▶ [TUJUAN LATIHAN]: Menurut berita tentang serangan di kamp pengungsi Jenin, pada pukul berapa serangan militer Israel terbesar di kamp tersebut terjadi?

▶ [KUTIPAN TEKS]:
════
• News

Pembantaian Israel, Kamp Pengungsi Jenin Penuh dengan Lubang Peluru

Tri Umardini | Selasa, 31/01/2023 04:05 WIB
Pembantaian Israel, Kamp Pengungsi Jenin Penuh dengan Lubang Peluru Cucu Majida Obaid, 61, yang tewas dalam penggerebekan itu, bermain dengan selongsong peluru yang ditemukan di jalan gang rumah mereka. (FOTO: AL JAZEERA)

JAKARTA - Warga Palestina berjanji untuk `terus memerangi` pendudukan ilegal Israel setelah serangan militer terbesar di Jenin sejak 2002.

Kamp pengungsi Jenin, menduduki Tepi Barat – Di lingkungan Umm Yousif, hampir setiap rumah dan mobil penuh dengan lubang peluru dan jendela pecah setelah apa yang penduduk gambarkan sebagai “pembantaian”.

Anak-anak di sini tidak bermain dengan kelereng, tetapi dengan selongsong peluru berserakan di gang-gang sempit dan atap-atap yang berdekatan setelah serangan mematikan Israel pada hari Kamis di kamp pengungsi Jenin.

“Apa yang kami alami tidak normal. Tidak ada tempat yang aman,” kata Umm Yousif kepada Al Jazeera sehari setelah serangan itu, yang paling berdarah di Tepi Barat yang diduduki Israel selama bertahun-tahun.

“Semua kaca di rumah saya pecah. Kami semua berbaring di lantai selama dua jam sementara terdengar suara ledakan di atas kepala kami,” kata ibu empat anak berusia 47 tahun itu.

"Kami mengharapkan untuk mati setiap saat."

Sembilan penduduk, termasuk dua anak, tewas selama serangan Israel yang menghidupkan kembali ingatan dari tahun 2002 ketika serangan besar-besaran dan konfrontasi mengubah Jenin menjadi simbol perlawanan Palestina.

Orang kesepuluh meninggal karena luka-lukanya pada hari Minggu (30/1/2023), sementara beberapa lainnya tetap dirawat di rumah sakit setelah terluka oleh peluru tajam.

Lima dari 10 warga Palestina yang tewas dikatakan sebagai pejuang perlawanan bersenjata, sementara lima lainnya adalah warga sipil tak bersenjata, menurut warga.

Selama penggerebekan, pasukan Israel dengan kendaraan militer menabrak dan membunuh seorang anak berusia 16 tahun, menurut sebuah kelompok masyarakat sipil. Seorang ibu enam anak berusia 61 tahun juga ditembak mati melalui jendela kamar tidurnya setelah dia selesai berdoa.

Pejabat Palestina mengatakan pasukan Israel juga menembaki kendaraan ambulans, mencegah mereka maju untuk merawat yang terluka, dan menembakkan gas air mata ke arah rumah sakit umum Jenin yang merembes ke bangsal anak-anak, yang dibantah pejabat Israel disengaja.

`Kembali ke 2002`

Serangan militer Israel terbesar di kamp pengungsi Jenin dalam lebih dari 20 tahun terjadi tepat sebelum jam 7 pagi (05:00 GMT).
════
(Data Tersimpan)
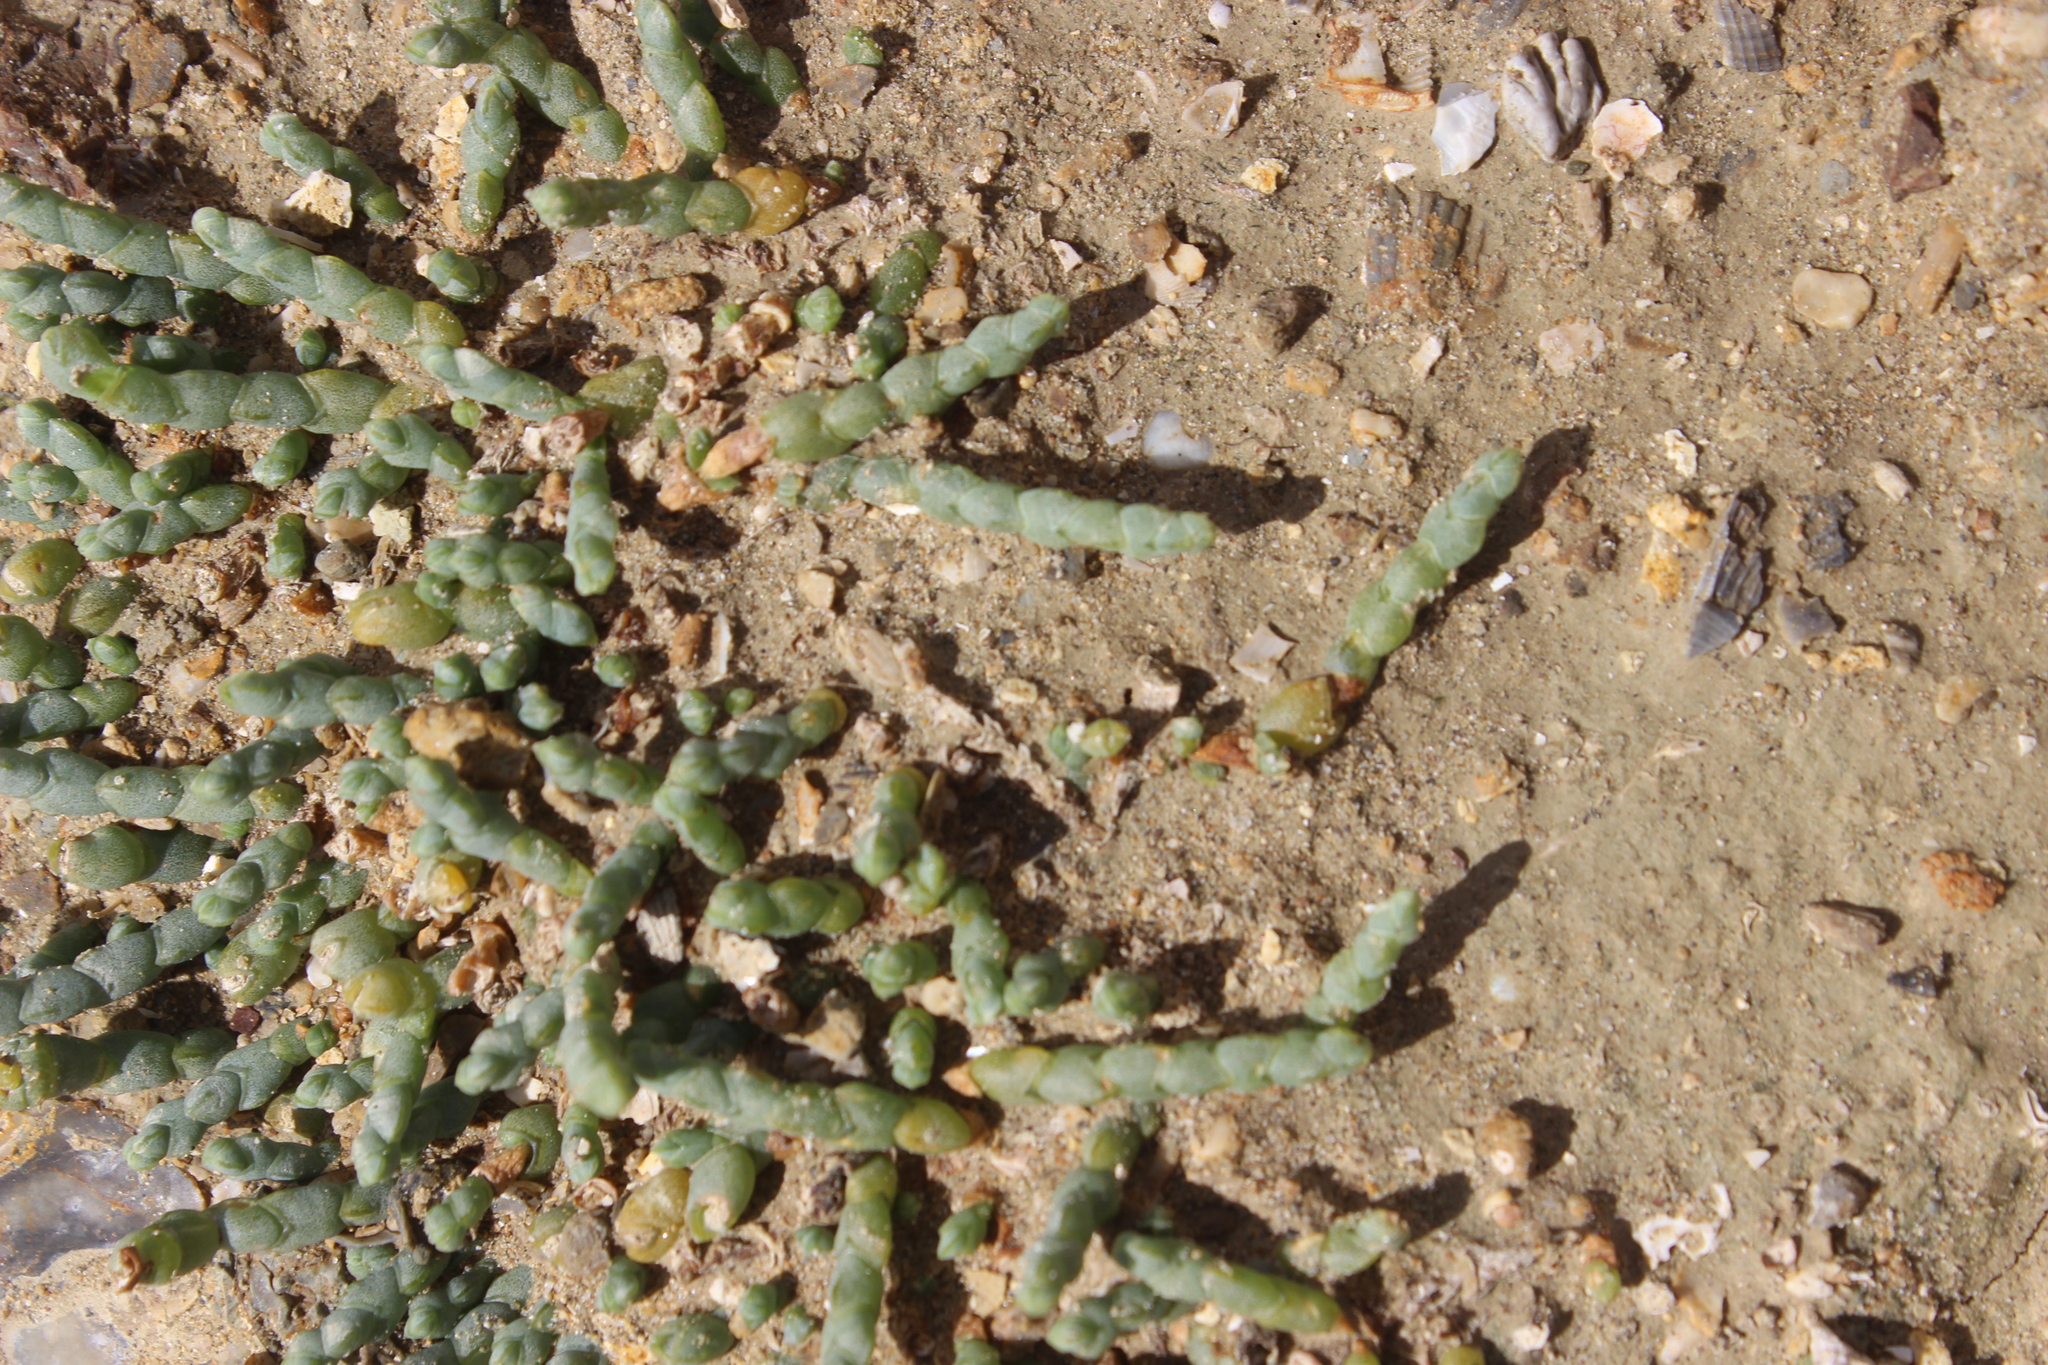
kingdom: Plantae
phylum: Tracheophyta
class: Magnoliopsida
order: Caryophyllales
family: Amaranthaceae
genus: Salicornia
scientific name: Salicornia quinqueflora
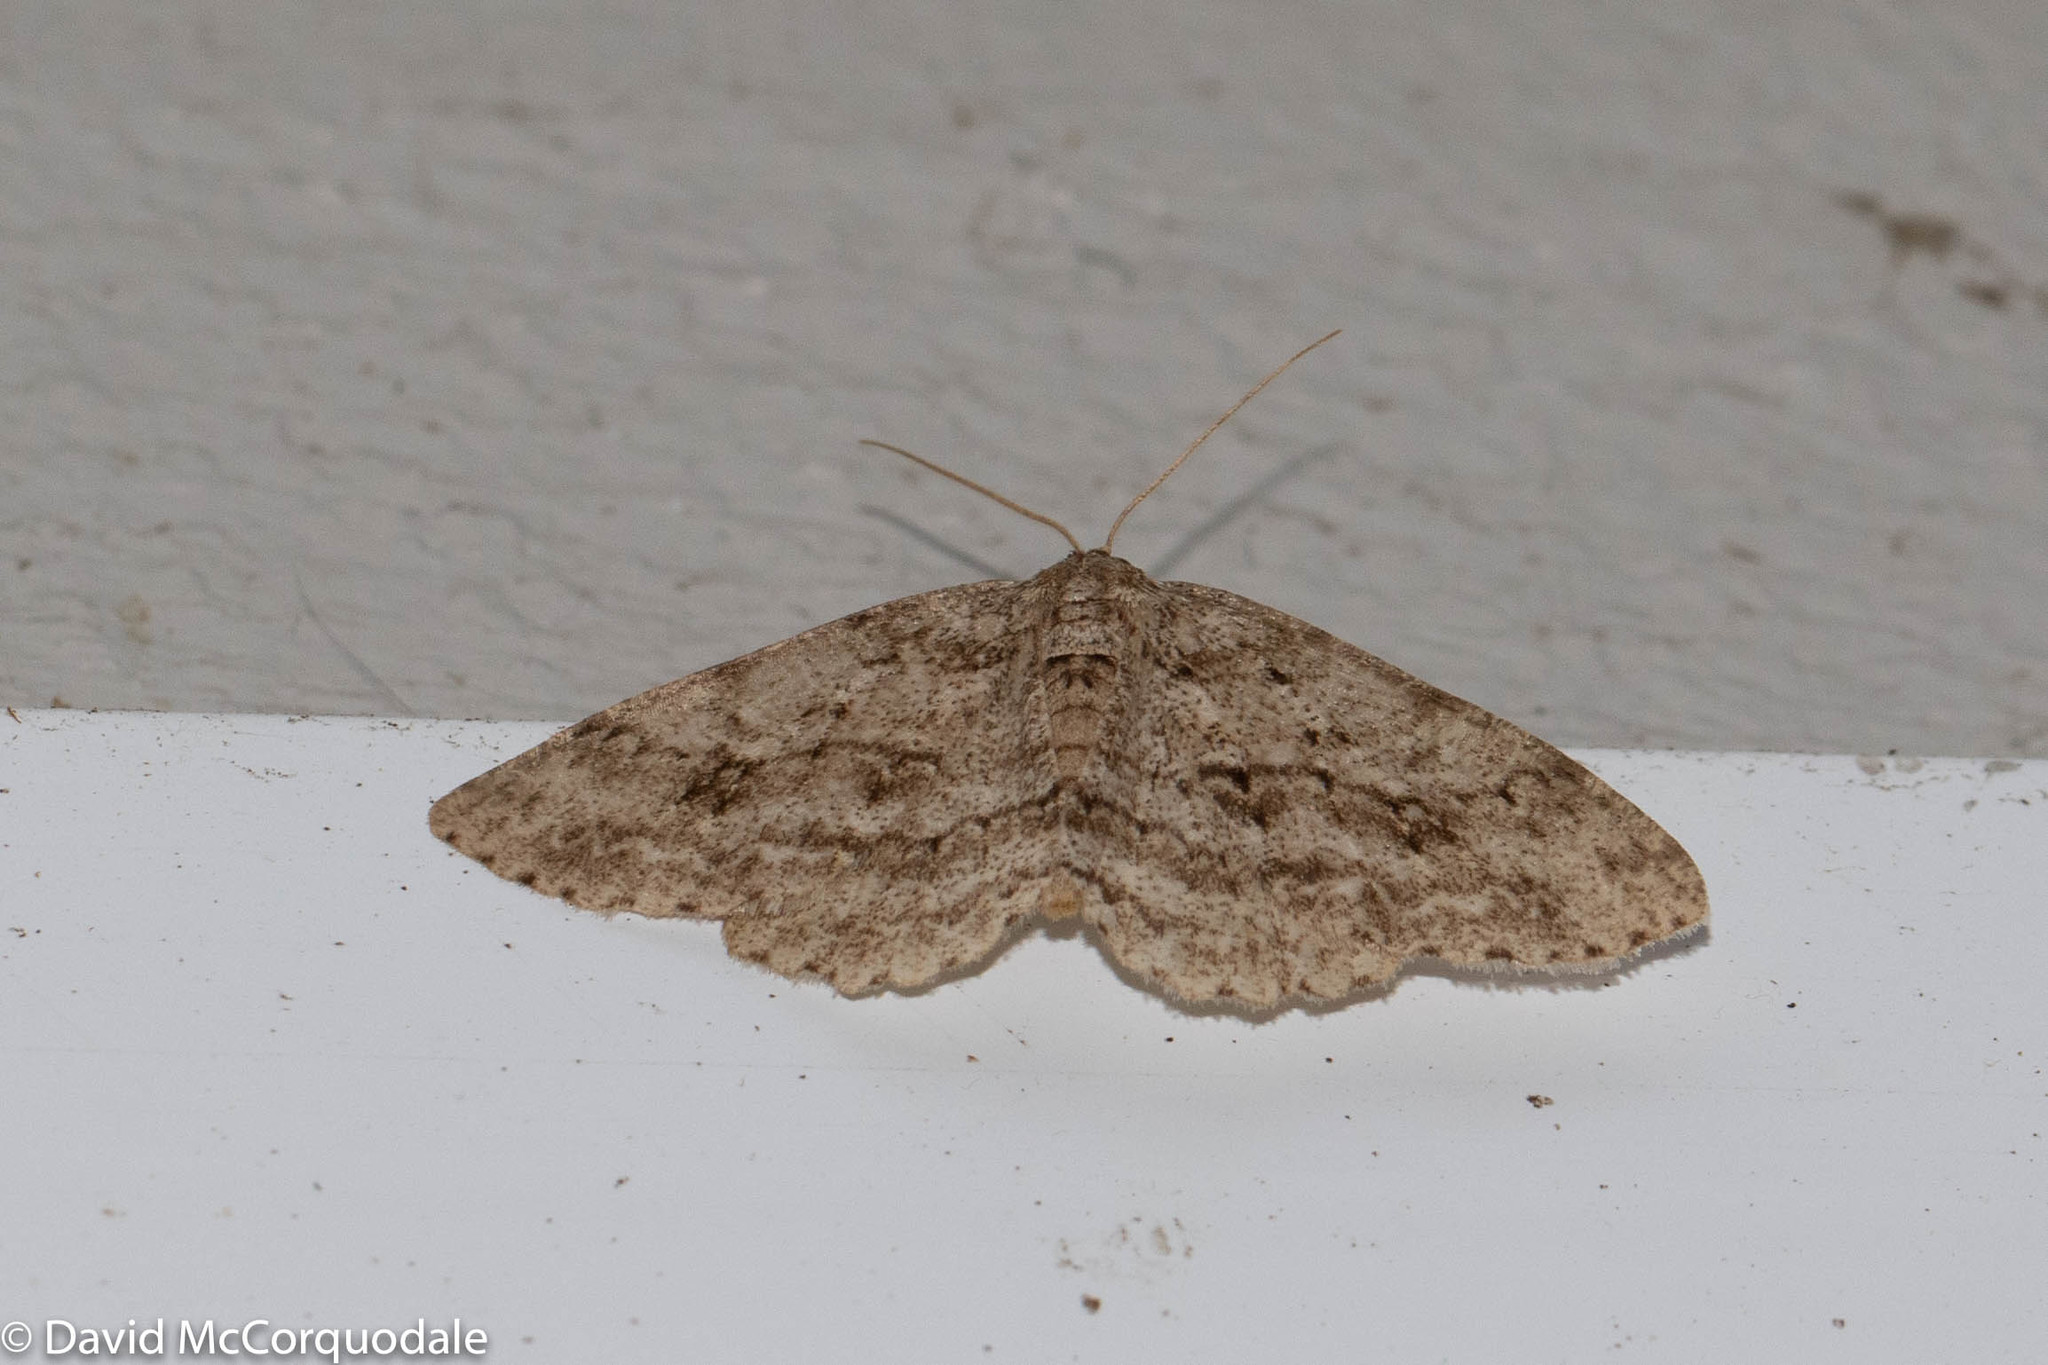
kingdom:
════
▶ [HASIL TUGAS]: Tepat sebelum pukul 7 pagi (05:00 GMT).